**RECORDS PROVIDED**
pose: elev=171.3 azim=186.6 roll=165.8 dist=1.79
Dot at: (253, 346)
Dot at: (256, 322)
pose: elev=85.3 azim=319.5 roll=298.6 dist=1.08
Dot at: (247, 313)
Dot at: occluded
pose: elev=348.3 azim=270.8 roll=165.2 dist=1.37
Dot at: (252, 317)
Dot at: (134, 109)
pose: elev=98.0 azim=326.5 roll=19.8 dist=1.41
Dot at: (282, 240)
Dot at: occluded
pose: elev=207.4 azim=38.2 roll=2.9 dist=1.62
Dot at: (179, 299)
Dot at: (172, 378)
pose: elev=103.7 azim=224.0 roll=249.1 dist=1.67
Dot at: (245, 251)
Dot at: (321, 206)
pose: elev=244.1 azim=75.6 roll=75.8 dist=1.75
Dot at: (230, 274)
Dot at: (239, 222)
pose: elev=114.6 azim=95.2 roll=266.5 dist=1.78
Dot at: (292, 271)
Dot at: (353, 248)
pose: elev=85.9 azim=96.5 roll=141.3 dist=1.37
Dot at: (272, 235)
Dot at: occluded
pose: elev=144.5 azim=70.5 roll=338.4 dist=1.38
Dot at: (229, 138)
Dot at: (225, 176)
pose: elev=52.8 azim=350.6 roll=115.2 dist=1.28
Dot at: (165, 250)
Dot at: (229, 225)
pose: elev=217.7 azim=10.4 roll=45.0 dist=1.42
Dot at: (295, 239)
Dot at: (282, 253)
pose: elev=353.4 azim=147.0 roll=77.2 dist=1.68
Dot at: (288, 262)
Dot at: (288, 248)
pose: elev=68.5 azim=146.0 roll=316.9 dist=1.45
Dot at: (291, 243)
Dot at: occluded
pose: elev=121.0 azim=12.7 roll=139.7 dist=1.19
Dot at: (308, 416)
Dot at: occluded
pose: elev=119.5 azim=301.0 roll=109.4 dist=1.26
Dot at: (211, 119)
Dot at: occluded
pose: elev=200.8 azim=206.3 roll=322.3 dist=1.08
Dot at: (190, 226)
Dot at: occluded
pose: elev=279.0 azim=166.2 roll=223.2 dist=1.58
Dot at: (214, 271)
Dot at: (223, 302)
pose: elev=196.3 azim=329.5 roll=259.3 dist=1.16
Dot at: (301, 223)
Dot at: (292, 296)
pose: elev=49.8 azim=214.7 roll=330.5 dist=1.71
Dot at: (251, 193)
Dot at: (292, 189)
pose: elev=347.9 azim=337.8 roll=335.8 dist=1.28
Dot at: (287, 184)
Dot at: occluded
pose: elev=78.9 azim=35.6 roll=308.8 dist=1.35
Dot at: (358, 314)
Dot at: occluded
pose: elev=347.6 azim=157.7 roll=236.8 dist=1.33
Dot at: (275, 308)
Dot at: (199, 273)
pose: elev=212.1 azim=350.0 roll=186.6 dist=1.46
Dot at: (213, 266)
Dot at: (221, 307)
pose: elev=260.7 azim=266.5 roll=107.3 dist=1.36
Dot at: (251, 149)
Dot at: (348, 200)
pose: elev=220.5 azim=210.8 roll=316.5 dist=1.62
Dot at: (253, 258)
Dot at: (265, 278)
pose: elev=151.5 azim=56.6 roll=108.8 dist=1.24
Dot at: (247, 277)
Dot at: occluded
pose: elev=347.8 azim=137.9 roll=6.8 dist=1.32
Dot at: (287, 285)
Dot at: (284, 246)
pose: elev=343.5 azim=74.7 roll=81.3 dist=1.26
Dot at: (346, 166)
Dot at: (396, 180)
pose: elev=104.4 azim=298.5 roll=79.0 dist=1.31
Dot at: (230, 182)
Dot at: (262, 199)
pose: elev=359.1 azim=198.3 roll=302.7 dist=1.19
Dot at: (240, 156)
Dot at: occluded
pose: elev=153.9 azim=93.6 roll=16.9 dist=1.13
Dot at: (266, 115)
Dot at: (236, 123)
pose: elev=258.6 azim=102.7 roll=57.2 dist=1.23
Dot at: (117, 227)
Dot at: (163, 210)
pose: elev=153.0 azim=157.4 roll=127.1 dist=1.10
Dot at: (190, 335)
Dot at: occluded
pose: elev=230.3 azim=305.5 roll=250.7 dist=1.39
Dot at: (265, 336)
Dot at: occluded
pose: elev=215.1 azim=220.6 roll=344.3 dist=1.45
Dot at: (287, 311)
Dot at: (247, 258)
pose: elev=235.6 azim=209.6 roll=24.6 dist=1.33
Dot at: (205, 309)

**TASK DIRECTIONS**
Reproduce the entire listing above character for character, keeping every line in its original order.

**SOLUTION**
pose: elev=171.3 azim=186.6 roll=165.8 dist=1.79
Dot at: (253, 346)
Dot at: (256, 322)
pose: elev=85.3 azim=319.5 roll=298.6 dist=1.08
Dot at: (247, 313)
Dot at: occluded
pose: elev=348.3 azim=270.8 roll=165.2 dist=1.37
Dot at: (252, 317)
Dot at: (134, 109)
pose: elev=98.0 azim=326.5 roll=19.8 dist=1.41
Dot at: (282, 240)
Dot at: occluded
pose: elev=207.4 azim=38.2 roll=2.9 dist=1.62
Dot at: (179, 299)
Dot at: (172, 378)
pose: elev=103.7 azim=224.0 roll=249.1 dist=1.67
Dot at: (245, 251)
Dot at: (321, 206)
pose: elev=244.1 azim=75.6 roll=75.8 dist=1.75
Dot at: (230, 274)
Dot at: (239, 222)
pose: elev=114.6 azim=95.2 roll=266.5 dist=1.78
Dot at: (292, 271)
Dot at: (353, 248)
pose: elev=85.9 azim=96.5 roll=141.3 dist=1.37
Dot at: (272, 235)
Dot at: occluded
pose: elev=144.5 azim=70.5 roll=338.4 dist=1.38
Dot at: (229, 138)
Dot at: (225, 176)
pose: elev=52.8 azim=350.6 roll=115.2 dist=1.28
Dot at: (165, 250)
Dot at: (229, 225)
pose: elev=217.7 azim=10.4 roll=45.0 dist=1.42
Dot at: (295, 239)
Dot at: (282, 253)
pose: elev=353.4 azim=147.0 roll=77.2 dist=1.68
Dot at: (288, 262)
Dot at: (288, 248)
pose: elev=68.5 azim=146.0 roll=316.9 dist=1.45
Dot at: (291, 243)
Dot at: occluded
pose: elev=121.0 azim=12.7 roll=139.7 dist=1.19
Dot at: (308, 416)
Dot at: occluded
pose: elev=119.5 azim=301.0 roll=109.4 dist=1.26
Dot at: (211, 119)
Dot at: occluded
pose: elev=200.8 azim=206.3 roll=322.3 dist=1.08
Dot at: (190, 226)
Dot at: occluded
pose: elev=279.0 azim=166.2 roll=223.2 dist=1.58
Dot at: (214, 271)
Dot at: (223, 302)
pose: elev=196.3 azim=329.5 roll=259.3 dist=1.16
Dot at: (301, 223)
Dot at: (292, 296)
pose: elev=49.8 azim=214.7 roll=330.5 dist=1.71
Dot at: (251, 193)
Dot at: (292, 189)
pose: elev=347.9 azim=337.8 roll=335.8 dist=1.28
Dot at: (287, 184)
Dot at: occluded
pose: elev=78.9 azim=35.6 roll=308.8 dist=1.35
Dot at: (358, 314)
Dot at: occluded
pose: elev=347.6 azim=157.7 roll=236.8 dist=1.33
Dot at: (275, 308)
Dot at: (199, 273)
pose: elev=212.1 azim=350.0 roll=186.6 dist=1.46
Dot at: (213, 266)
Dot at: (221, 307)
pose: elev=260.7 azim=266.5 roll=107.3 dist=1.36
Dot at: (251, 149)
Dot at: (348, 200)
pose: elev=220.5 azim=210.8 roll=316.5 dist=1.62
Dot at: (253, 258)
Dot at: (265, 278)
pose: elev=151.5 azim=56.6 roll=108.8 dist=1.24
Dot at: (247, 277)
Dot at: occluded
pose: elev=347.8 azim=137.9 roll=6.8 dist=1.32
Dot at: (287, 285)
Dot at: (284, 246)
pose: elev=343.5 azim=74.7 roll=81.3 dist=1.26
Dot at: (346, 166)
Dot at: (396, 180)
pose: elev=104.4 azim=298.5 roll=79.0 dist=1.31
Dot at: (230, 182)
Dot at: (262, 199)
pose: elev=359.1 azim=198.3 roll=302.7 dist=1.19
Dot at: (240, 156)
Dot at: occluded
pose: elev=153.9 azim=93.6 roll=16.9 dist=1.13
Dot at: (266, 115)
Dot at: (236, 123)
pose: elev=258.6 azim=102.7 roll=57.2 dist=1.23
Dot at: (117, 227)
Dot at: (163, 210)
pose: elev=153.0 azim=157.4 roll=127.1 dist=1.10
Dot at: (190, 335)
Dot at: occluded
pose: elev=230.3 azim=305.5 roll=250.7 dist=1.39
Dot at: (265, 336)
Dot at: occluded
pose: elev=215.1 azim=220.6 roll=344.3 dist=1.45
Dot at: (287, 311)
Dot at: (247, 258)
pose: elev=235.6 azim=209.6 roll=24.6 dist=1.33
Dot at: (205, 309)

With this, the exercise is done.